Another Japanese city, Nagasaki, was bombed in 1945. In May 2023, at one of the 15 ministerial meetings under the Japanese G7 presidency, G7 health ministers will meet there.
Japan has devoted itself to fostering global health and human security at G7 meetings, especially when it has hosted. At the Okinawa Summit in 2000, Japan put infectious diseases on the leaders’ agenda. In the communiqué, Japan and the G7 promised to hold an international meeting on infectious and parasitic diseases, which led to the establishment of the Global Fund to Fight AIDS, Tuberculosis and Malaria.
At the 2008 Hokkaido Summit, leaders agreed to the Toyako Framework for Action on Global Health. At the Ise-Shima Summit in 2016, leaders assembled their commitments to global health in the G7 Ise-Shima Vision for Global Health. Japan has thus contributed substantially to global health when it has hosted G7 summits.
Prime Minister Kishida has stated openly that human security and universal health coverage should be addressed by the G7 leaders in Hiroshima.
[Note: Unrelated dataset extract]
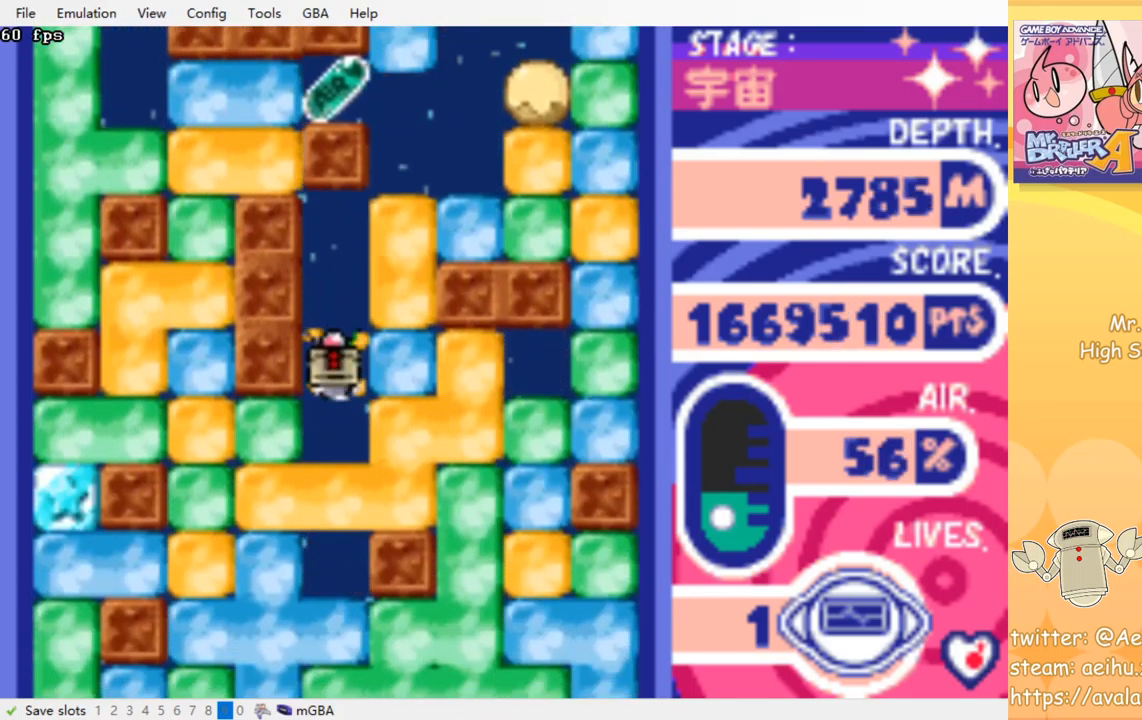
{"buttons": ["CROSS", "SQUARE", "DPAD_DOWN"], "events": [[50, "SQUARE", "up"], [67, "CROSS", "up"], [134, "CROSS", "down"], [134, "SQUARE", "down"], [217, "SQUARE", "up"], [234, "CROSS", "up"], [284, "CROSS", "down"], [300, "SQUARE", "down"], [384, "CROSS", "up"], [384, "SQUARE", "up"], [434, "CROSS", "down"], [450, "SQUARE", "down"]]}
In his article “Human security and universal health coverage: Japan’s vision for the G7 Hiroshima Summit” published in The Lancet, he wrote: “In May, 2023, Japan will host the G7 Summit Meeting in Hiroshima and the G7 Health Ministers’ Meeting in Nagasaki—in the Cities of Peace. At these meetings, building on the discussions and outcomes of previous G7 meetings, I intend to highlight the strategic importance of undertaking efforts on human security and UHC [universal health coverage] as central
to the Japanese Government’s vision for the Summit.”
Japan’s forte
Prime Minister Kishida, reflecting on previous Japan-hosted summits, recognises global health as Japan’s forte. By choosing the symbolic city of Nagasaki as the venue for the health ministers’ meeting, he is ensuring progress in G7 discussions in this field.
Hiroshima, which faces the Seto Inland Sea, is also an appropriate place to discuss marine pollution. Prime Minister Kishida is considering using the Itsukushima Shrine, famous for its floating red torii gate, as a place for the discussion on global warming.
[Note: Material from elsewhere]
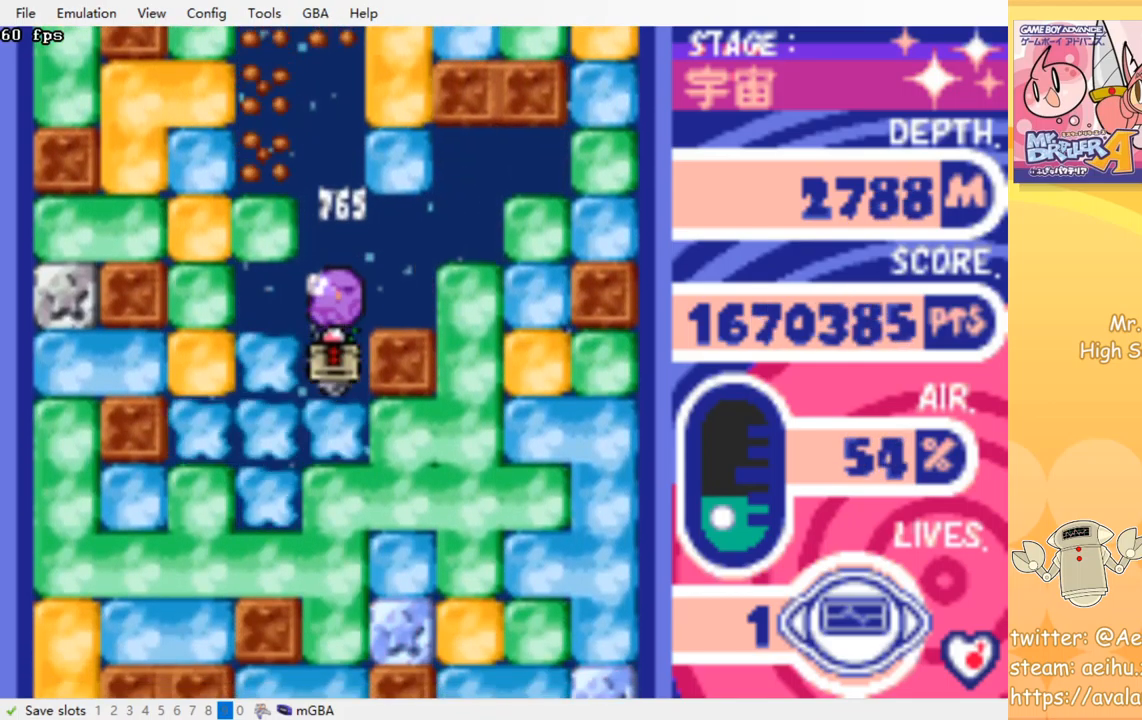
{"buttons": ["CROSS", "SQUARE", "DPAD_DOWN"], "events": [[34, "SQUARE", "up"], [50, "CROSS", "up"], [100, "CROSS", "down"], [117, "SQUARE", "down"], [200, "CROSS", "up"], [200, "SQUARE", "up"], [250, "CROSS", "down"], [267, "SQUARE", "down"], [350, "CROSS", "up"], [350, "SQUARE", "up"], [417, "CROSS", "down"], [434, "SQUARE", "down"]]}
At the G20 Osaka Summit, which Japan hosted in 2019, Prime Minister Shinzo Abe led the discussion of the Osaka Blue Ocean Vision, which promised to reduce marine plastic litter to zero by 2050. It is thus natural for the Hiroshima Summit to express support for enacting the new legally binding instrument now being discussed by the Intergovernmental Negotiating Committee on Plastic Pollution established in 2022.
Prime Minister Kishida’s intention to use the symbolic aspects of both Hiroshima and Nagasaki seems a very good political choice to make this year’s G7 summit a great success.